Reputation: 30175
I need to create a docker container for an Asp.Net Core application (though the idea is the same for any application in any language) and there are 2 different approaches from what I can see:
From Microsoft docs:
FROM mcr.microsoft.com/dotnet/core/aspnet:3.1
COPY bin/Release/netcoreapp3.1/publish/ App/
WORKDIR /App
ENTRYPOINT ["dotnet", "NetCore.Docker.dll"]
From Docker docs:
FROM mcr.microsoft.com/dotnet/core/sdk:3.1 AS build-env
WORKDIR /app
# Copy csproj and restore as distinct layers
COPY *.csproj ./
RUN dotnet restore
# Copy everything else and build
COPY . ./
RUN dotnet publish -c Release -o out
# Build runtime image
FROM mcr.microsoft.com/dotnet/core/aspnet:3.1
WORKDIR /app
COPY --from=build-env /app/out .
ENTRYPOINT ["dotnet", "aspnetapp.dll"]
From what I can tell the difference is where the build of the application happens: either inside the docker itself or outside docker (in ci/cd tool e.g.) and only the output being copied in the docker file.
Is there any other technical difference/benefit between these approaches apart from the obvious ones of where the build commands are executed? (E.g. one would be faster, more reliable, etc.)

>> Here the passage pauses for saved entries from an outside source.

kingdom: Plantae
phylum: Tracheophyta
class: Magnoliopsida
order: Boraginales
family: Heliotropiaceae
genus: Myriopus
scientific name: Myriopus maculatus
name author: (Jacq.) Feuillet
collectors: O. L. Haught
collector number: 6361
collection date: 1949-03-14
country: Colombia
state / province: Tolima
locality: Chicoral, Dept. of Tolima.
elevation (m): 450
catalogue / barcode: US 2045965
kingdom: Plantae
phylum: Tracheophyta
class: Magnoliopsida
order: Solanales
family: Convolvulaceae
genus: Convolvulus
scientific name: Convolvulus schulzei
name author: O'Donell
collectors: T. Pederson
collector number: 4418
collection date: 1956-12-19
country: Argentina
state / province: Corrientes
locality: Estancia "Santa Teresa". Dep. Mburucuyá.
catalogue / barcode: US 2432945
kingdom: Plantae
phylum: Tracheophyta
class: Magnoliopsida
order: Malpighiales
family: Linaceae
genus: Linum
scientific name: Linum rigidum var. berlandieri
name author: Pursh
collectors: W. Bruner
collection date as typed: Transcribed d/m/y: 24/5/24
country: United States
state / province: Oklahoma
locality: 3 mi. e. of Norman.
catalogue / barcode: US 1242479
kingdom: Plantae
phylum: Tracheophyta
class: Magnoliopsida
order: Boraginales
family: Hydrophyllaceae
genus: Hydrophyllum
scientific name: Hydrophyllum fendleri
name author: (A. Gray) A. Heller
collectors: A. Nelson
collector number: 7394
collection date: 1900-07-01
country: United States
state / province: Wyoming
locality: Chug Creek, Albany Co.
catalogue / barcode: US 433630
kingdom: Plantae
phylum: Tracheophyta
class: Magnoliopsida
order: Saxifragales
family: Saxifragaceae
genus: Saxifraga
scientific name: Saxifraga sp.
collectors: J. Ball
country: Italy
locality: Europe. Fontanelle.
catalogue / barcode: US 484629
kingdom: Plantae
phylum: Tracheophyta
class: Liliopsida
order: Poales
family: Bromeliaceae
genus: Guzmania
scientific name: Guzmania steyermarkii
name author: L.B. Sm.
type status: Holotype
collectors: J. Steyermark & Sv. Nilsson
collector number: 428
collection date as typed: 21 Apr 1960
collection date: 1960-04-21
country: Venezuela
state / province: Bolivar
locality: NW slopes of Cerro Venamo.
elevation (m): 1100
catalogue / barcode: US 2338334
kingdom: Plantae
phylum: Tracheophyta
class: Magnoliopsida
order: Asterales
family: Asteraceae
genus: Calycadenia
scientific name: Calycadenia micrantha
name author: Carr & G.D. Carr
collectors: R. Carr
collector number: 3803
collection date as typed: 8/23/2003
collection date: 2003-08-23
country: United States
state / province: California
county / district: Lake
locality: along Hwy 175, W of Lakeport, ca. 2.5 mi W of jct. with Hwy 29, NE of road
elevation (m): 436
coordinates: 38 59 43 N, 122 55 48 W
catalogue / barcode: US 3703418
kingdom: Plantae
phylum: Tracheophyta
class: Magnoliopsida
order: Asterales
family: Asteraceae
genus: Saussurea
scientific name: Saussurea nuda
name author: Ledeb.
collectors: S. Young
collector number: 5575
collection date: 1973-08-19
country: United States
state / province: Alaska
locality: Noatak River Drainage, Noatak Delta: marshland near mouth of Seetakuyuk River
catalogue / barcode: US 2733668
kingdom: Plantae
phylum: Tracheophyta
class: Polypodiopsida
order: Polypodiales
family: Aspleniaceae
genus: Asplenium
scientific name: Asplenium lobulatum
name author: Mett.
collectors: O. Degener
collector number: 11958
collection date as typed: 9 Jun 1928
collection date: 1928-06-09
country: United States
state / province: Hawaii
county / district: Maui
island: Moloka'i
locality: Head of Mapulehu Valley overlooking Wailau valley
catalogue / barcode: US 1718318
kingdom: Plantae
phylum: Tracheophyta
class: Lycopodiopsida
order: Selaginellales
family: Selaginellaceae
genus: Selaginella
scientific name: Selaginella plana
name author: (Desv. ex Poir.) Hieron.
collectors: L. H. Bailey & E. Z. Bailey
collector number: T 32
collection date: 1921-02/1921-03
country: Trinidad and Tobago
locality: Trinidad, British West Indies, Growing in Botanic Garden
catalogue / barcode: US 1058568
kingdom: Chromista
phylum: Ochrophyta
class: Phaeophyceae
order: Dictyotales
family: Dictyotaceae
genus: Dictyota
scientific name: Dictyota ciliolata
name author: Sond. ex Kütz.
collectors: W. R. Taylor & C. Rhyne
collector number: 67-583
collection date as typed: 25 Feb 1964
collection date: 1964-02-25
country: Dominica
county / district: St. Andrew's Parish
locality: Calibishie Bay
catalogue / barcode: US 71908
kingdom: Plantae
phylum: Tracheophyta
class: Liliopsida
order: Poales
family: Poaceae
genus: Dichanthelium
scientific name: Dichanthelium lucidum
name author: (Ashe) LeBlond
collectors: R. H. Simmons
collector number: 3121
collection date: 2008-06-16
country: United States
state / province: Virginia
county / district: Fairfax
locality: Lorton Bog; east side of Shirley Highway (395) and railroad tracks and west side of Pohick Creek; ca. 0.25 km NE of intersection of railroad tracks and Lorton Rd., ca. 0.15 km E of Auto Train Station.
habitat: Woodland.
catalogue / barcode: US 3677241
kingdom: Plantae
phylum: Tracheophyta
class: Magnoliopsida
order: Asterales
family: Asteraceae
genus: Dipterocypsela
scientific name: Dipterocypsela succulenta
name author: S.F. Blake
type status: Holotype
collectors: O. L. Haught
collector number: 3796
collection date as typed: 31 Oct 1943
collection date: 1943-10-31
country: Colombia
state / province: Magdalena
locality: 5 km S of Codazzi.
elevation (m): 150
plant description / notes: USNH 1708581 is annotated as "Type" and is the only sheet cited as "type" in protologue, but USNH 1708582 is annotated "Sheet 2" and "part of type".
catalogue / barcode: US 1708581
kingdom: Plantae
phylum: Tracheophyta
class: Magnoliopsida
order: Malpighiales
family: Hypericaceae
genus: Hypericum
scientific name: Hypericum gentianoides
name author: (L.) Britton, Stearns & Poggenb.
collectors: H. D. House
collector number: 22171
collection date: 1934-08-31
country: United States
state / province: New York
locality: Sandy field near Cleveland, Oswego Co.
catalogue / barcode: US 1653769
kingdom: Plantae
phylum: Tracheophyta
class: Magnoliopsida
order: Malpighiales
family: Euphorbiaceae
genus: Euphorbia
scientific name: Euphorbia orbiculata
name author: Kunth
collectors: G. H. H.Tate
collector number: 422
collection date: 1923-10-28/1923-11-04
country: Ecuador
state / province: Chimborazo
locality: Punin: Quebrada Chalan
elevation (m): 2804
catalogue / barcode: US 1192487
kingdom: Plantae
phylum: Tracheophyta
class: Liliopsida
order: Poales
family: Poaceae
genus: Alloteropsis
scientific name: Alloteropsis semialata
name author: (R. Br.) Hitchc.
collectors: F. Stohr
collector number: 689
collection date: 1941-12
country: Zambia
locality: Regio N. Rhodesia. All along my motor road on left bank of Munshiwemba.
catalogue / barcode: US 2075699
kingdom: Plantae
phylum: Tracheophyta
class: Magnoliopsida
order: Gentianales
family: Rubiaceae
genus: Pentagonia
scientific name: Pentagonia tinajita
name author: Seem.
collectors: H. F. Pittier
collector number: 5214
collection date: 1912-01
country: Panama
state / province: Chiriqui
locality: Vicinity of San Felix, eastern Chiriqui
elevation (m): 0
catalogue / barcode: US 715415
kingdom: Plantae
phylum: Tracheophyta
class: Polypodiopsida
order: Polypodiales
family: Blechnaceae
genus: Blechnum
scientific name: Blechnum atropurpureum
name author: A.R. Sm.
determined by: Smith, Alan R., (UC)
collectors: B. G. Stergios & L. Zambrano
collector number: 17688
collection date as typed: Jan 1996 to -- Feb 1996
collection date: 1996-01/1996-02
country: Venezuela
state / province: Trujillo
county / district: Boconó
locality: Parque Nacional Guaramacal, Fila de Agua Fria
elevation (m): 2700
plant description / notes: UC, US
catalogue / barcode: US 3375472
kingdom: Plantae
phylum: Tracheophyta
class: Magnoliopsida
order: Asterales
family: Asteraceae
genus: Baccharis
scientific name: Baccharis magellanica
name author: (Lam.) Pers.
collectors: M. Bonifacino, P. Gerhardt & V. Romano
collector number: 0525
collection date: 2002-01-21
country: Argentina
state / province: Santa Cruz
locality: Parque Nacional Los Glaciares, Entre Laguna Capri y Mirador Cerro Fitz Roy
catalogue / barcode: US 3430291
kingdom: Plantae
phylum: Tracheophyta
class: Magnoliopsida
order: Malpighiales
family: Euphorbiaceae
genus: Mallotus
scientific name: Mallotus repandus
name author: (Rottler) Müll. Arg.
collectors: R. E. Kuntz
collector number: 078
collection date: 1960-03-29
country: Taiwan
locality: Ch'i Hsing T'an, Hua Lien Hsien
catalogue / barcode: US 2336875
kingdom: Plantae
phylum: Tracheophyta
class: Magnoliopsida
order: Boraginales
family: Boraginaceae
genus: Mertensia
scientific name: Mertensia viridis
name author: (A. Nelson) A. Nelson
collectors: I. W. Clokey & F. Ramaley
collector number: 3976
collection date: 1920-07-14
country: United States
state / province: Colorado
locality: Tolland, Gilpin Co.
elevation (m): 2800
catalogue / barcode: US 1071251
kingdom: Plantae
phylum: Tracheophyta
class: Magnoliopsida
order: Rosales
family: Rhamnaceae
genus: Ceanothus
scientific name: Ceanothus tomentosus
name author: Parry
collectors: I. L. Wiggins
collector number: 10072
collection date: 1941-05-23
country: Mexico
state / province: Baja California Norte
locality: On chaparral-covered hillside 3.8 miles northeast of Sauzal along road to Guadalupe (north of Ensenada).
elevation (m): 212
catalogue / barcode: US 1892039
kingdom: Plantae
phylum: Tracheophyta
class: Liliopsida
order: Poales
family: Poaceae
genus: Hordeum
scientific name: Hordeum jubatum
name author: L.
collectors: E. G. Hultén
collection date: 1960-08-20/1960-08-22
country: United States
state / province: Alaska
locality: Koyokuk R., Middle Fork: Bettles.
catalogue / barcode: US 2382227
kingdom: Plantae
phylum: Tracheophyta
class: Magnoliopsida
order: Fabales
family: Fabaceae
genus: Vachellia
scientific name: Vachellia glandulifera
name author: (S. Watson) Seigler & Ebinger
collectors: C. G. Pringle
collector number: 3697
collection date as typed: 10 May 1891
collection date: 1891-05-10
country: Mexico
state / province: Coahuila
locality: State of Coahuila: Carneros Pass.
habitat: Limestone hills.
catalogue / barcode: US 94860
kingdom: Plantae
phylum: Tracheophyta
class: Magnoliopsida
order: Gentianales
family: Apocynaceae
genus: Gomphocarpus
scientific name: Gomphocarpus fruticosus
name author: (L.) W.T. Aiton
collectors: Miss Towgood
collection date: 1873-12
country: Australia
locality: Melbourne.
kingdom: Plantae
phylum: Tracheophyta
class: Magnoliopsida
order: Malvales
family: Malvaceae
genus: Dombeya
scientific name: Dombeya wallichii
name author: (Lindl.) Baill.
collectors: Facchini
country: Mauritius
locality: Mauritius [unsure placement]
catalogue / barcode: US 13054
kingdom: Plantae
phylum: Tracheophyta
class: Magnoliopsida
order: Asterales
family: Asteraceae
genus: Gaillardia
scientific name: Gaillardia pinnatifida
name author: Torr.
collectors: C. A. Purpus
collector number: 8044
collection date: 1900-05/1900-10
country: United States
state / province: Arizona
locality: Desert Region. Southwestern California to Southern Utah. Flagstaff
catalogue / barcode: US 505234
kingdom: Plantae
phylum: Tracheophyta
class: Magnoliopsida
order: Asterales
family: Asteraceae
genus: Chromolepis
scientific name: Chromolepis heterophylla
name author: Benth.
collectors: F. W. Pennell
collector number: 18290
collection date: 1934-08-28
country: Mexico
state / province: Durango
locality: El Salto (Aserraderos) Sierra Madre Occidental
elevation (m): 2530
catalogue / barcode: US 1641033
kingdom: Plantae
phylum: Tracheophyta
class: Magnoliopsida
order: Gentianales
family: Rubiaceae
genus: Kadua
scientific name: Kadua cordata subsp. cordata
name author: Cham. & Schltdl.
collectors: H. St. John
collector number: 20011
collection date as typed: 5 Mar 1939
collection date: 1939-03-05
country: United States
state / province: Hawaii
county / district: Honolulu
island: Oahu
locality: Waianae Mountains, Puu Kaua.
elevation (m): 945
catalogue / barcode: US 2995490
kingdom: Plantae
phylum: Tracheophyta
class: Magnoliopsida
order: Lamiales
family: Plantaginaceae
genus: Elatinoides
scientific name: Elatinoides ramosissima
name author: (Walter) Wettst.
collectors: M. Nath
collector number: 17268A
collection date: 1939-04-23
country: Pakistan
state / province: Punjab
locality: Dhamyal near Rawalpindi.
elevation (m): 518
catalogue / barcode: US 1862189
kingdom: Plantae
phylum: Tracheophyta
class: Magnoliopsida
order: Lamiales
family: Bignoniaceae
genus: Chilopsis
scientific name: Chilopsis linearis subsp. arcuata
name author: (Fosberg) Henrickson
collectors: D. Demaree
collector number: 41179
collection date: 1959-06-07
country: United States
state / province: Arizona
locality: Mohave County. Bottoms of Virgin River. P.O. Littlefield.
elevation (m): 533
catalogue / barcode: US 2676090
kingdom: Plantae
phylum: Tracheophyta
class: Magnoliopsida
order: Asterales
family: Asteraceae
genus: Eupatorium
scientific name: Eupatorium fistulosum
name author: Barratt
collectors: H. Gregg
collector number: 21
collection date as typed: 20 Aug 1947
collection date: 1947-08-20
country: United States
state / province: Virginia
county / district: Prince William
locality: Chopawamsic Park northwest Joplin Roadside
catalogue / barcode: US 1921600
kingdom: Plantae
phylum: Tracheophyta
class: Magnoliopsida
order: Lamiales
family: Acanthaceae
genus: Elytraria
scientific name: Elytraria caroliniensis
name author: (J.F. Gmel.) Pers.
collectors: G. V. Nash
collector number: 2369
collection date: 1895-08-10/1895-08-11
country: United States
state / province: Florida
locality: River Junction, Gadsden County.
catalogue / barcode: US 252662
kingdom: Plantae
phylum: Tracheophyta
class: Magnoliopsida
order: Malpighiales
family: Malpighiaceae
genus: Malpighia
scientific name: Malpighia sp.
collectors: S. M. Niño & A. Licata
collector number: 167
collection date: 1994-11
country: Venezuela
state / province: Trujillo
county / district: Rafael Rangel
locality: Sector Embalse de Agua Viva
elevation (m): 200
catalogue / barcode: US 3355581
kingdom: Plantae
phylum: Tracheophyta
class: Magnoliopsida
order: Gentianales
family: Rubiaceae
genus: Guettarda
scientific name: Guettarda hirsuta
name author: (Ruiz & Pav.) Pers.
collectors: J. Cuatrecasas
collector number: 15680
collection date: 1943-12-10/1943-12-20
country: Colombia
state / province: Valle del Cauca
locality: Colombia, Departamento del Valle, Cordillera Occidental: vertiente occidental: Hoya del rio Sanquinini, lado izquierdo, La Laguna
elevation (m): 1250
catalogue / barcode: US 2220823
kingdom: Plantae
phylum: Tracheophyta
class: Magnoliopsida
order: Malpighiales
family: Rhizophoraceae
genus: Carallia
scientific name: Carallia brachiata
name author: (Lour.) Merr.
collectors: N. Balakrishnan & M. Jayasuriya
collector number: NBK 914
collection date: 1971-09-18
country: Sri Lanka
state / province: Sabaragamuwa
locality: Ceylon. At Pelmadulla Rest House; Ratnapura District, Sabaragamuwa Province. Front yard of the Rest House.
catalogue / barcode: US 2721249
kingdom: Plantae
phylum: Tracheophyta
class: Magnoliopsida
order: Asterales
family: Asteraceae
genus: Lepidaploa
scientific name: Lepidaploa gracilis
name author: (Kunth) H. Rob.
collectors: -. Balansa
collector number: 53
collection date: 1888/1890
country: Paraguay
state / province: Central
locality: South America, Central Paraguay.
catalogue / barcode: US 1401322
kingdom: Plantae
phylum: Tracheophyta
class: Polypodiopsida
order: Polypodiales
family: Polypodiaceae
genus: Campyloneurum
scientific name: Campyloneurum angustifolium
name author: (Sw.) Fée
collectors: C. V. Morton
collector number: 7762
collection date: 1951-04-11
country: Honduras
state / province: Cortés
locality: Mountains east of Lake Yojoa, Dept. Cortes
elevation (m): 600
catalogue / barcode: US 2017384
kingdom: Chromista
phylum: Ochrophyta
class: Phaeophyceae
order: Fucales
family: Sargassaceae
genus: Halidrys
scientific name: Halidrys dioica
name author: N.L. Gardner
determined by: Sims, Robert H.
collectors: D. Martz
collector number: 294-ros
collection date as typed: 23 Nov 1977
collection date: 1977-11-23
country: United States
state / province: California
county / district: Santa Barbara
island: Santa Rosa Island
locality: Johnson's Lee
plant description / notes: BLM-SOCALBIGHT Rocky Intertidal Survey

P.S. I plan to run CI/CD inside a containerized environment like Github Actions or Bitbucket pipelines, so the build should not be dependent on local develop settings in any case.
Upvotes: 2
Views: 622
Reputation: 211540
Personally I find if you build in the container there's fewer surprises as slight differences between developer machines become irrelevant, but there's a case to be made for both approaches. Sometimes the container build is slower, so you have to settle for a sub-optimal situation.
A build on your dev machine will have access to 100% of the CPU, generally speaking, but in a container it is limited by your Docker settings. Most people usually have that at 50% or less to avoid hogging the whole machine, so it's 50% as fast at best.
So the more reproducible approach is to let the container build everything.
The more performant approach is to build externally, then quickly package in the container.
Note that this equation changes considerably if you have a low-powered laptop but a very fast build server you can offload the build to. For example, there's no way a 2-core i3 laptop with 8GB can keep up with a 32-core Ryzen or Epyc server with 256GB.